La nomination d’un Premier ministre ne suffira pas à résoudre la crise politique actuelle. Le candidat choisi par Macron devra ensuite survivre à une motion de censure au Parlement.
Deux mois après le second tour des élections législatives anticipées, le président français Emmanuel Macron n’a toujours pas nommé le futur Premier ministre du pays.
L’Assemblée nationale est actuellement divisée en trois blocs presque égaux : la coalition de gauche du Nouveau Front populaire (NFP), le groupe centriste de Macron et le Rassemblement national d’extrême droite.
Toutes les parties ont clairement indiqué une chose : aucune d’entre elles ne souhaite former une coalition avec l’un des autres partis.

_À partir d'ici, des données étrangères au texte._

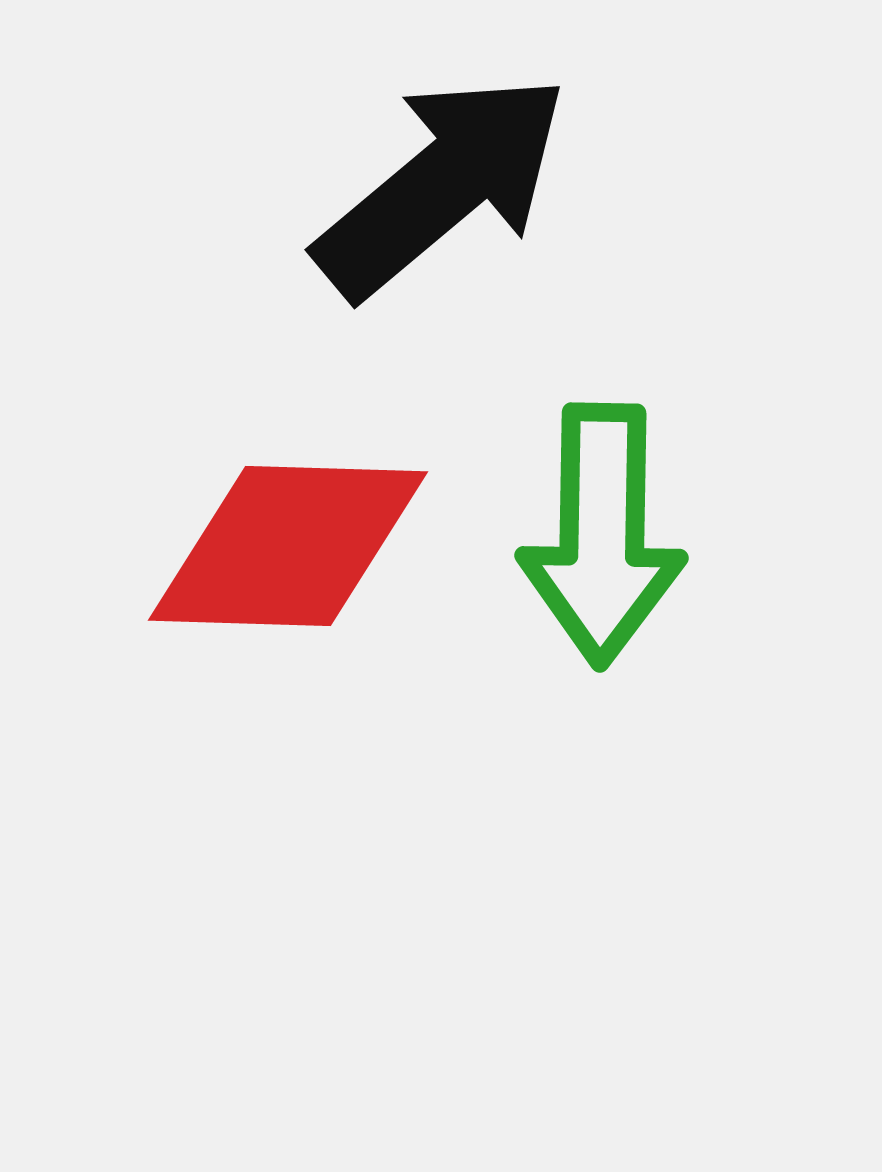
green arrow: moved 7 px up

Mais aucun de ces trois blocs ne peut atteindre la majorité absolue de 289 sièges sans le soutien d’au moins une partie d’un autre camp.
« Macron est dans un dilemme et ne parvient pas à trouver quelqu’un qui puisse rassembler suffisamment de voix pour porter l’Assemblée nationale et unifier le centre. C’est pourquoi il passe par plusieurs candidats différents », a déclaré à L’Observatoire de l’Europe Hall Gardner, professeur émérite de politique internationale à l’Université américaine de Paris.
Mais la nomination d’un Premier ministre est l’une des premières étapes de ce processus périlleux. Le futur chef du gouvernement devra ensuite survivre à une motion de censure des 577 députés.
« Emmanuel Macron s’est mis en position de responsabilité puisqu’il a dit qu’il trouverait un Premier ministre qui survivrait à une motion de censure. Si son Premier ministre était renversé, ce serait un échec qui lui serait directement imputable », estime Emmanuel Rivière, politologue et spécialiste des sondages.
« La meilleure chose que Macron aurait pu faire aurait été de dire aux différents blocs de se débrouiller entre eux. »
« Ce qui est frappant, c’est que ce sont des discussions bilatérales que le président a. Dans n’importe quelle autre démocratie européenne, ça ne marche pas comme ça. Les discussions auraient eu lieu entre groupes politiques. Cela aurait fait une grande différence. Mais aujourd’hui, je pense qu’il est un peu tard pour tenter cette option pour Macron », a déclaré Rivière.
Qui sont les différents candidats jusqu’à présent ?
Plusieurs noms circulent ces derniers jours, dont celui de Bernard Cazeneuve, ancien Premier ministre socialiste de François Hollande. Ce dernier a pourtant déclaré vouloir abroger la controversée réforme des retraites de Macron, une ligne rouge pour le camp présidentiel.
Xavier Bertrand, homme politique conservateur de droite, est également sur la liste. Cependant, le Rassemblement national, dirigé par Marine Le Pen, a déjà annoncé que son parti voterait contre lui et renverserait un gouvernement dirigé par Bertrand.
Autre option : Thierry Beaudet, fonctionnaire méconnu et président du Conseil économique, social et environnemental français.
« Sur le papier, il a l’air bien en tant que technocrate, mais il n’a pas l’expertise politique nécessaire pour gérer un parlement aussi divisé », a déclaré le professeur Gardner.
Depuis mercredi, le conservateur Michel Barnier est le dernier prétendant au poste. Il a été deux fois commissaire européen et, entre 2016 et 2021, négociateur en chef de l’UE pour le Brexit.
Combien de temps encore Macron peut-il attendre ?
En 2017, Macron s’est décrit comme celui qui est en charge ultime de toute la quatrième dimension du temps lors d’une interview avec la chaîne de télévision France 2.
« Je resterai le maître des horloges, vous (les médias) devrez vous y habituer, j’ai toujours fait comme ça », a-t-il déclaré aux journalistes.
Aujourd’hui, il semble que le maître des horloges laisse filer le temps. Bien que la Constitution autorise le chef de l’État à prendre son temps pour nommer un Premier ministre, deux échéances cruciales approchent.
La France doit soumettre à l’UE ses propositions de réduction des dépenses publiques d’ici le 20 septembre, mais ce délai peut être prolongé jusqu’en octobre.
Pour se conformer aux règles de l’UE, la France devrait procéder à des réductions d’au moins 30 milliards d’euros en 2025.
En juin dernier, la Commission européenne avait formellement mis en garde la France contre ses déficits budgétaires excessifs.
Et en plus de cela, le plan budgétaire 2025 du pays doit être présenté à l’Assemblée nationale le 1er octobre.